[Exercise]
Copy out every line of the entries below verbatim, preserving each character, number, and space.

[Entries supplied]
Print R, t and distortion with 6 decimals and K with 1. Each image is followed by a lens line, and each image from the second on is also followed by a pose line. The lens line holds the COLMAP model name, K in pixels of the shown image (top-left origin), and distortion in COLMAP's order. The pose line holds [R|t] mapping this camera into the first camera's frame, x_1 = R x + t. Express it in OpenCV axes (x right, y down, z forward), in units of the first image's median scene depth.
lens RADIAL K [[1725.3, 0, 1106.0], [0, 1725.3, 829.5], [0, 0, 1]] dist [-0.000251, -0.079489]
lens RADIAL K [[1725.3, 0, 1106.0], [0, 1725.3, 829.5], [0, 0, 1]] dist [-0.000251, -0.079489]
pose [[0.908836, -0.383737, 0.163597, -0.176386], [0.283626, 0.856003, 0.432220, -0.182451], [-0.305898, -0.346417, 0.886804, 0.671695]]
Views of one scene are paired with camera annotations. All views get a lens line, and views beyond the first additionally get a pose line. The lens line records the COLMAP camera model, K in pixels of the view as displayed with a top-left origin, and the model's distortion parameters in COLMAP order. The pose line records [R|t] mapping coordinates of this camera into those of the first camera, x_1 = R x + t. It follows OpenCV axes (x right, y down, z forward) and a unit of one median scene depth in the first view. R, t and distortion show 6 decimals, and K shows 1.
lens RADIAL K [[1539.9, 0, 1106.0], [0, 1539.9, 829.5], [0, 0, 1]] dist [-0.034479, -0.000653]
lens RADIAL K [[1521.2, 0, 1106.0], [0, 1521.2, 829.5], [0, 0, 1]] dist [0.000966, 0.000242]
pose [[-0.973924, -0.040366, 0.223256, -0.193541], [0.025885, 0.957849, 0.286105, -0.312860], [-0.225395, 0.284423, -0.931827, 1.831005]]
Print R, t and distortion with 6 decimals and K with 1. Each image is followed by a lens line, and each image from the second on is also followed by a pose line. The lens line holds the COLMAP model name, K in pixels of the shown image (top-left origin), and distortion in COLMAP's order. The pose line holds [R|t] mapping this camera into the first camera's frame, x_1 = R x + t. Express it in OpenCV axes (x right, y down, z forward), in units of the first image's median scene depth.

[Task result]
Print R, t and distortion with 6 decimals and K with 1. Each image is followed by a lens line, and each image from the second on is also followed by a pose line. The lens line holds the COLMAP model name, K in pixels of the shown image (top-left origin), and distortion in COLMAP's order. The pose line holds [R|t] mapping this camera into the first camera's frame, x_1 = R x + t. Express it in OpenCV axes (x right, y down, z forward), in units of the first image's median scene depth.
lens RADIAL K [[1725.3, 0, 1106.0], [0, 1725.3, 829.5], [0, 0, 1]] dist [-0.000251, -0.079489]
lens RADIAL K [[1725.3, 0, 1106.0], [0, 1725.3, 829.5], [0, 0, 1]] dist [-0.000251, -0.079489]
pose [[0.908836, -0.383737, 0.163597, -0.176386], [0.283626, 0.856003, 0.432220, -0.182451], [-0.305898, -0.346417, 0.886804, 0.671695]]
Views of one scene are paired with camera annotations. All views get a lens line, and views beyond the first additionally get a pose line. The lens line records the COLMAP camera model, K in pixels of the view as displayed with a top-left origin, and the model's distortion parameters in COLMAP order. The pose line records [R|t] mapping coordinates of this camera into those of the first camera, x_1 = R x + t. It follows OpenCV axes (x right, y down, z forward) and a unit of one median scene depth in the first view. R, t and distortion show 6 decimals, and K shows 1.
lens RADIAL K [[1539.9, 0, 1106.0], [0, 1539.9, 829.5], [0, 0, 1]] dist [-0.034479, -0.000653]
lens RADIAL K [[1521.2, 0, 1106.0], [0, 1521.2, 829.5], [0, 0, 1]] dist [0.000966, 0.000242]
pose [[-0.973924, -0.040366, 0.223256, -0.193541], [0.025885, 0.957849, 0.286105, -0.312860], [-0.225395, 0.284423, -0.931827, 1.831005]]
Print R, t and distortion with 6 decimals and K with 1. Each image is followed by a lens line, and each image from the second on is also followed by a pose line. The lens line holds the COLMAP model name, K in pixels of the shown image (top-left origin), and distortion in COLMAP's order. The pose line holds [R|t] mapping this camera into the first camera's frame, x_1 = R x + t. Express it in OpenCV axes (x right, y down, z forward), in units of the first image's median scene depth.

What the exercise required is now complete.